CULTURA • Il professor Rocco Luigi Nichil, collaboratore della Treccani, ha dedicato al tema alcuni libri
FEDERICO PANI
Rocco Luigi Nichil (a destra nella foto) è uno dei massimi esperti di lingua italiana legata allo sport: professore all’Università del Salento, collabora con la Treccani e ha dedicato al tema alcuni libri, l’ultimo scritto insieme a Pierpaolo Lala, si intitola “Invasione di campo. Il gioco del calcio nel linguaggio e nel racconto della politica”. Gli abbiamo rivolto alcune domande sull’uso quotidiano della lingua dello sport e, in particolare, del calcio.
Quasi ogni giorno, ci capita di fare gol a porta vuota, giocare di sponda, restare in panchina, partire in quarta, fare tappa o uno sprint. Come mai facciamo così tanto ricorso alle metafore sportive?
«Il linguaggio sportivo che si incontra nella conversazione di tutti i giorni fa parte del cosiddetto linguaggio idiomatico, ricco di metafore e che colora i nostri discorsi. Ora, lo sport fa davvero parte della nostra vita quotidiana; in particolare il calcio, quantomeno nella società italiana contemporanea, è una manifestazione spettacolare ed è certamente più quello visto e discusso che quello praticato. Non è sempre stato così: nel corso del Novecento, il calcio si sostituì allo sport nazionale italiano che lo aveva preceduto, ossia il ciclismo. Le cose, però, cominciarono a cambiare, soprattutto grazie alla vittoria dell’Italia agli Europei del ’68 e dopo il celeberrimo 4-3 contro la Germania del 1970. Ecco, a fronte del successo crescente del calcio, l’uso di metafore ad esso legate fu perciò sempre più naturale: espressioni come essere di serie A o B, fare gol a porta vuota, zona Cesarini e molte altre ancora, sono le conseguenze del successo antropologico del calcio nella società italiana».
Alcuni cronisti sportivi hanno fatto notare che il vocabolario del calcio è più italianizzato di quello di altri sport: è così?
«È vero e le ragioni per cui il vocabolario del calcio è particolarmente italianizzato, sono soprattutto storiche.

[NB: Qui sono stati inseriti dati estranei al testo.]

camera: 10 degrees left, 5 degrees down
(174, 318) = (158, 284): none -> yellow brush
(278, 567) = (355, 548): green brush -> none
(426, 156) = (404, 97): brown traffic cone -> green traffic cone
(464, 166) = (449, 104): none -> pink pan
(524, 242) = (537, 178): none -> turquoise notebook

Ne ho scritto nel libro “Il secolo dei palloni. Storia linguistica del calcio, del rugby e degli altri sport con la palla nella prima metà del Novecento”, accostando il calcio al rugby, proprio perché i due sport furono praticamente la stessa cosa fino a quell’anno. Il calcio che fu esportato dall’Inghilterra nel resto del mondo. era quello giocato alla maniera di Cambridge, da quella che si chiamava la Football Association: bene, proprio questo nome per intero, venne dato anche in Italia allo sport che poi sarebbe diventato il calcio. I nomi ad esso riferiti erano quasi tutti inglesi: l’arbitro era il referee, il portiere goalkeeper, l’attaccante forward, il centrocampista half e il difensore back. Nel percorso di italianizzazione del vocabolario del calcio, il primo fattore che cominciò a contare era, al pari del rugby, la possibilità di leggerlo come una metafora della guerra: due compagini che si affrontavano,l’una contro l’altra. Quelli che oggi chiamiamo attaccante, centrocampista e difensore, perciò, cominciarono a essere rispettivamente chiamati prima, seconda e terza linea. Solo più tardi, la seconda linea divenne sostegno, poi mediano e infine Gianni Brera coniò centrocampista, probabilmente dall’inglese midfielder».
Veniamo al suo ultimo libro: quali sono le metafore dominanti?
«Oggi, la maggior parte del linguaggio traslato, ossia delle metafore sportive, è legato al calcio. Tuttavia, la metafora probabilmente più usata nel linguaggio della comunicazione politica quando si parla di avversari è la coppia maratoneta e velocista, applicata a molti protagonisti della politica: da Reagan ad Andropov, fino a Berlusconi e Prodi. Ecco, il cambiamento certo si rese manifesto proprio quando Berlusconi annunciò la propria discesa in campo, una metafora che peraltro nemmeno si inventò (era stato Paolo Valenti, storico conduttore di calcio e di Novantesimo minuto sulla Rai). Non a caso, Berlusconi scelse anche il nome di azzurri per indicare gli appartenenti al partito e nacque poi la squadra di governo. Queste metafore ebbero così successo che, non appena cadde il primo governo Berlusconi nel dicembre del 1994, riferendosi all’accaduto, Franco Baresi lamentò che non si poteva allontanare un allenatore prima della fine del campionato, riferendosi a Berlusconi e a quella legislatura».